The mental health worker also experienced extreme stress at work, which heightened during the pandemic.
She said: ‘I love my job but I was working with people who were mentally unwell and I was already struggling with my own mental health. It was really difficult.
‘It was challenging as the people I work with need the optimum care and that was harder to give with everything I was going through.’
Ashleigh coped by hiding her head in a variety of turbans, which she used to match to her outfits.
‘People started assuming I was seriously unwell and had lost my hair having chemotherapy,’ she explained.
‘I tried everything and spent hundreds of pounds buying specialist shampoos, ointments, stimulating sprays and hair treatments. I even shipped one over from America.
‘I tried adjusting my diet and incorporating numerous vitamins to try and help restore my hair. But I saw little change in my hairline.’
Eventually she came across Hair Gain on Instagram and ordered a 10-week supply of the gummies.
Hair Gain is made from pea shoots, which have the highest concentration of phytonutrients of any other food.
These powerful nutrients can help to support healthy hair by stimulating specific signal molecules at the bottom of the hair follicle which are responsible for reactivating hair growth.

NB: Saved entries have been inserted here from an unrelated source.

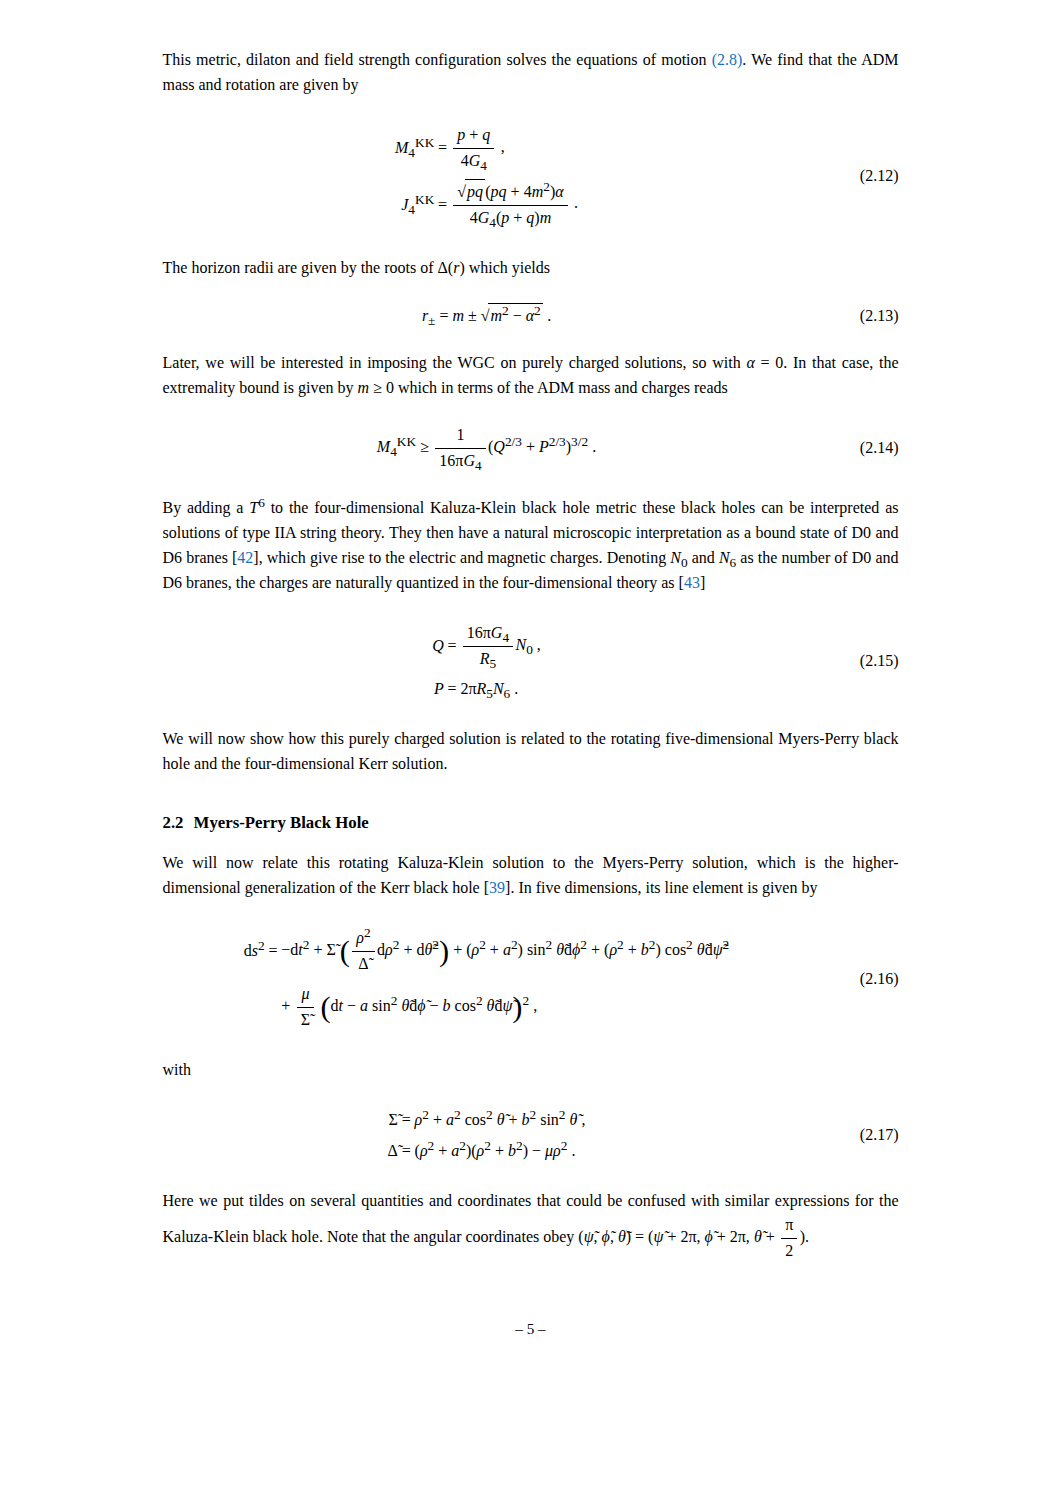This metric, dilaton and field strength configuration solves the equations of motion (2.8). We find that the ADM mass and rotation are given by
| M 4 KK | = | p + q 4 G 4 , |
| J 4 KK | = | √ pq ( pq + 4 m 2 ) α 4 G 4 ( p + q ) m . |
(2.12)
The horizon radii are given by the roots of Δ(r) which yields
r± = m ± √m2 − α2 .
(2.13)
Later, we will be interested in imposing the WGC on purely charged solutions, so with α = 0. In that case, the extremality bound is given by m ≥ 0 which in terms of the ADM mass and charges reads
M4KK ≥ 116πG4(Q2/3 + P2/3)3/2 .
(2.14)
By adding a T6 to the four-dimensional Kaluza-Klein black hole metric these black holes can be interpreted as solutions of type IIA string theory. They then have a natural microscopic interpretation as a bound state of D0 and D6 branes [42], which give rise to the electric and magnetic charges. Denoting N0 and N6 as the number of D0 and D6 branes, the charges are naturally quantized in the four-dimensional theory as [43]
| Q | = | 16π G 4 R 5 N 0 , |
| P | = | 2π R 5 N 6 . |
(2.15)
We will now show how this purely charged solution is related to the rotating five-dimensional Myers-Perry black hole and the four-dimensional Kerr solution.
2.2 Myers-Perry Black Hole
We will now relate this rotating Kaluza-Klein solution to the Myers-Perry solution, which is the higher-dimensional generalization of the Kerr black hole [39]. In five dimensions, its line element is given by
| d s 2 | = | −d t 2 + Σ̃ ( ρ 2 Δ̃ d ρ 2 + d θ̃ 2 ) + ( ρ 2 + a 2 ) sin 2 θ̃ d ϕ 2 + ( ρ 2 + b 2 ) cos 2 θ̃ d ψ̃ 2 |
| | | + μ Σ̃ ( d t − a sin 2 θ̃ d ϕ̃ − b cos 2 θ̃ d ψ̃ ) 2 , |
(2.16)
with
| Σ̃ | = | ρ 2 + a 2 cos 2 θ̃ + b 2 sin 2 θ̃ , |
| Δ̃ | = | ( ρ 2 + a 2 )( ρ 2 + b 2 ) − μρ 2 . |
(2.17)
Here we put tildes on several quantities and coordinates that could be confused with similar expressions for the Kaluza-Klein black hole. Note that the angular coordinates obey (ψ̃, ϕ̃, θ̃) = (ψ̃ + 2π, ϕ̃ + 2π, θ̃ + π 2).
– 5 –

Ashley added: ‘I’ve been taking them for eight months now and I have had around 4-5 inches of growth of the top of my head. I am so thrilled with the results.
‘I’ve been through so many changes both mentally and physically so I feel so much better now.
‘My social life has improved, I feel a new lease of life with everything. My hair’s come back too. It’s not what it was but I’m getting there.’
Hair Gain was founded by ex-marketing manager Lucy Palmer, 39, from East London, who experienced such severe hair loss after childbirth, her bath was ‘constantly’ clogged.
Speaking to FEMAIL, Lucy said: ‘Experiencing hair loss is horrible, after my first baby I lost handfuls of hair each day and clogged the bathroom plug on numerous occasions.
‘I had two big bald patches on the side of my head and other areas were really thin. I would comb over my fringe to cover them up or would wear a hat.’
Hair Gain was founded by ex-marketing manager Lucy Palmer, 39, from East London, who experienced such severe hair loss after childbirth, her bath was ‘constantly’ clogged. Pictured, during hair loss (left) and once she found a solution (right)
‘The hair loss I experienced with my second baby was even worse, the bald patches kept growing but at least this time I had a treatment to deal with it.
She added: ‘Losing my hair really knocked my confidence and I found it really scary. I wasn’t warned about postpartum hair loss and had no idea it was such a big problem.
‘The more I spoke to other women the more I realised that female hair loss is a huge problem, over eight million women in the UK will suffer from hair loss at some point in their lives and there are many causes.
‘Stress, anxiety, over-styling, hormonal fluctuations, menopause and nutritional deficiencies can all cause hair loss – as well as it now being one of the symptoms people can experience post-Covid.’